Recovery costs are estimated at $15 million, Hunter says. Most of those losses are likely insurable, which is a relief for a college that had to lay off staff and cut its hockey program amid the oil sands sector’s sharp downturn.

Repopulating the college brought other challenges. About five per cent of staff members lost their homes to fire, and more were displaced for months because of safety restrictions, which meant the school had to open some of its residence spaces for staff. Some Keyano employees chose to call it quits after the fire, leaving the school short-staffed, says academic vice-president Peter Lawlor. College leaders also expected a large decrease in student enrolments, and were 20 per cent behind last year’s pace heading into August. They wound up only six per cent behind. “I think the students wanted to come back to where they started,” Lawlor says.

Momin Syed had planned to leave home and start his undergraduate degree at University of Lethbridge, but nixed those plans. “You’re in the rebuilding phase, so why not support the city that’s been with you for the majority of your life?” the first-year Keyano student says.

Most Keyano students are from Fort Mac. Fire cut short Grade 12 year two months early, so college instructors are having to help new students catch up. Syed says he’s learning anew about organic chemistry, something his high school teacher had barely begun to go through the week fire swept everyone from town.

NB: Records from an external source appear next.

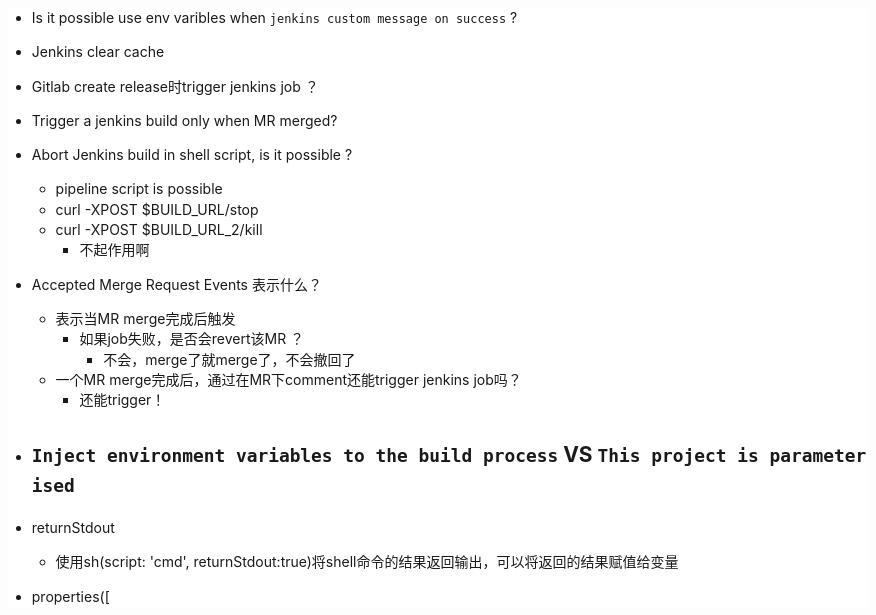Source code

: 
- Is it possible use env varibles when `jenkins custom message on success` ?

- Jenkins clear cache

- Gitlab create release时trigger jenkins job ？

- Trigger a jenkins build only when MR merged?


- Abort Jenkins build in shell script, is it possible ?
    - pipeline script is possible
    - curl -XPOST $BUILD_URL/stop
    - curl -XPOST $BUILD_URL_2/kill
        - 不起作用啊


- Accepted Merge Request Events 表示什么？
    - 表示当MR merge完成后触发
        - 如果job失败，是否会revert该MR ？
            - 不会，merge了就merge了，不会撤回了
    - 一个MR merge完成后，通过在MR下comment还能trigger jenkins job吗？
        - 还能trigger！


- `Inject environment variables to the build process` VS `This project is parameterised`
    - 

- returnStdout
    - 使用sh(script: 'cmd', returnStdout:true)将shell命令的结果返回输出，可以将返回的结果赋值给变量
- properties([
    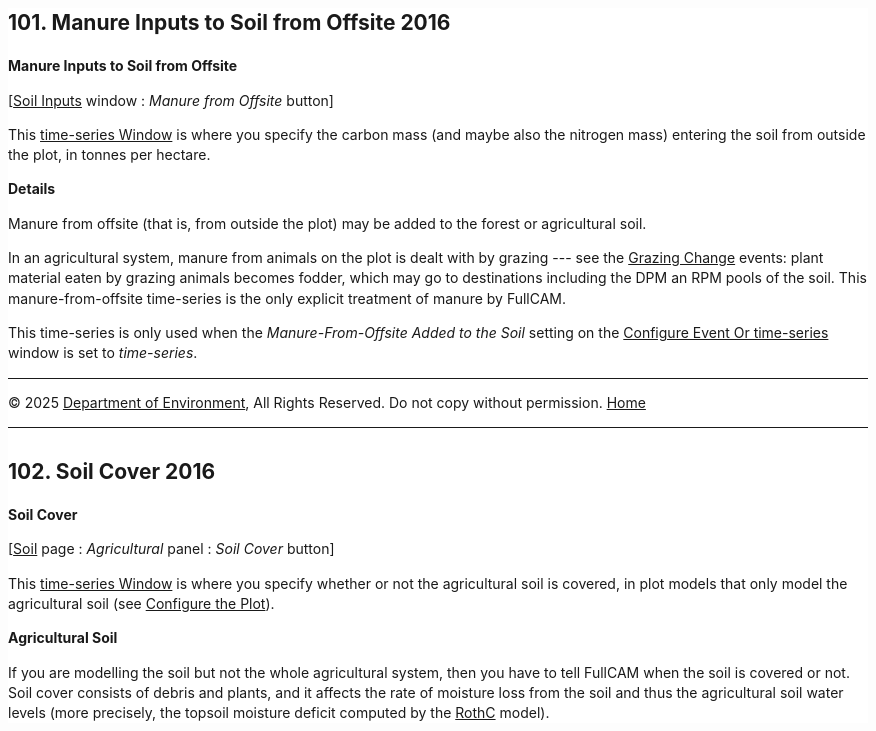 
## 101. Manure Inputs to Soil from Offsite 2016

**Manure Inputs to Soil from Offsite**

\[[Soil Inputs](193_Soil%20Inputs.htm) window : *Manure from Offsite*
button\]

This [time-series Window](135_time-series%20window.htm) is where you
specify the carbon mass (and maybe also the nitrogen mass) entering the
soil from outside the plot, in tonnes per hectare.

**Details**

Manure from offsite (that is, from outside the plot) may be added to the
forest or agricultural soil.

In an agricultural system, manure from animals on the plot is dealt with
by grazing --- see the [Grazing Change](196_Grazing%20Change.htm)
events: plant material eaten by grazing animals becomes fodder, which
may go to destinations including the DPM an RPM pools of the soil. This
manure-from-offsite time-series is the only explicit treatment of manure
by FullCAM.

This time-series is only used when the *Manure-From-Offsite Added to the
Soil* setting on the [Configure Event Or
time-series](195_Configure%20Event%20Or%20time-series.htm) window is set
to *time-series*.

------------------------------------------------------------------------

© 2025 [Department of
Environment](http://www.environment.gov.au "Department of Environment"),
All Rights Reserved. Do not copy without permission.
[Home](index.htm "help index")


---

## 102. Soil Cover 2016

**Soil Cover**

\[[Soil](203_Soil.htm) page : *Agricultural* panel : *Soil Cover*
button\]

This [time-series Window](135_time-series%20window.htm) is where you
specify whether or not the agricultural soil is covered, in plot models
that only model the agricultural soil (see [Configure the
Plot](6_Configure%20the%20Plot.htm)).

**Agricultural Soil**

If you are modelling the soil but not the whole agricultural system,
then you have to tell FullCAM when the soil is covered or not. Soil
cover consists of debris and plants, and it affects the rate of moisture
loss from the soil and thus the agricultural soil water levels (more
precisely, the topsoil moisture deficit computed by the
[RothC](114_RothC.htm) model).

Syed passes by charred forests every day on his way to Keyano, so he’s visited by those memories often. But he’s aware others have it worse, and joined the student association’s mental health committee so he could help.

“Right now, people are just confiding in themselves, but they need to realize that we were all a part of it and we can help,” Syed says. “You kind of need to be that light in the darkness for them.”

He joined the national anti-stigma Elephant in the Room campaign, dressing up in an elephant costume and encouraging fellow students to anonymously tell him their fears and emotions. It’s a new twist on a confession booth, at a college where everyone’s reaching for their own solutions.